Source text
═══
# Oil lamp filler can



## AntiqueMeds (Jun 22, 2012)

This is something I got from my mothers house. I think its an oil can for filling oil lamps.
 It came from the MD Eastern Shore and was supposedly used on a light house there.
 I'm guessing 1920s???
 I need to sell some junk to pay for book printing so I guess its going to get gone.[]


----------



## AntiqueMeds (Jun 22, 2012)

National Metal Spinning and Stamping Co NY on bottom.  Brass plated steel I think.
 Anyone have a guess on value?


----------



## accountantadam (Jun 22, 2012)

Looks like there were a couple on the bay

can # 1

can # 2


----------



## AntiqueMeds (Jun 22, 2012)

interesting. Some beat up ones but they look basically the same.
 I wonder where they got the idea its RR related?


----------



## AntiqueMeds (Jun 22, 2012)

Probably will get rid of this too.


----------



## accountantadam (Jun 22, 2012)

I have no idea on the railroad deal...there's a lot of people in my area that do the same thing with different cans and lanterns...say their railroad without any markings.....that's a really nice looking crock


----------



## nhpharm (Jun 23, 2012)

Matt,

 Any other markings on the oil can?  The lighthouse stuff was typically marked U.S.L.H.S. and if you find that mark on there anywhere it is worth a pretty penny (probably $1000ish).  If not, probably about $40.  

 Brandon


----------



## AntiqueMeds (Jun 23, 2012)

> Any other markings on the oil can?


 
 No, I dont think it was part of the lighthouse gear, it was just used by the people who ran it.  Just a commercial off the shelf item.


----------
═══
Study material
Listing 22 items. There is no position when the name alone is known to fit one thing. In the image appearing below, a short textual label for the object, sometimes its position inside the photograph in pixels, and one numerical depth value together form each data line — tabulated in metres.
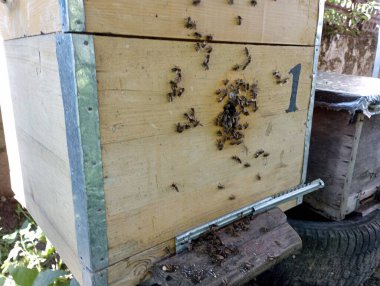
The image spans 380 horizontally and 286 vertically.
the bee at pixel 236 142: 1.05
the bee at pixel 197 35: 0.87
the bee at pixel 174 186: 0.95
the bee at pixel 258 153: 1.15
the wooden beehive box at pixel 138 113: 0.75
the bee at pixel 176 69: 0.85
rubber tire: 1.45
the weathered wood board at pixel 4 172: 2.19
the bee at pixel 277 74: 1.10
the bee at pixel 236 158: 1.08
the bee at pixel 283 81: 1.13
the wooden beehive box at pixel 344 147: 1.36
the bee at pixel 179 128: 0.90
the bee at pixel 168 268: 0.95
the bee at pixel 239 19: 0.95
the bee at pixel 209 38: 0.90
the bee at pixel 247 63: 1.00
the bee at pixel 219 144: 1.02
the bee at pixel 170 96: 0.86
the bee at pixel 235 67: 0.98
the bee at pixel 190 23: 0.85
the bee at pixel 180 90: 0.87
═══
What the exercise asks
Which distinct usernames appear as post authors in the oil lamp filler can thread?

Your solution
AntiqueMeds, accountantadam, nhpharm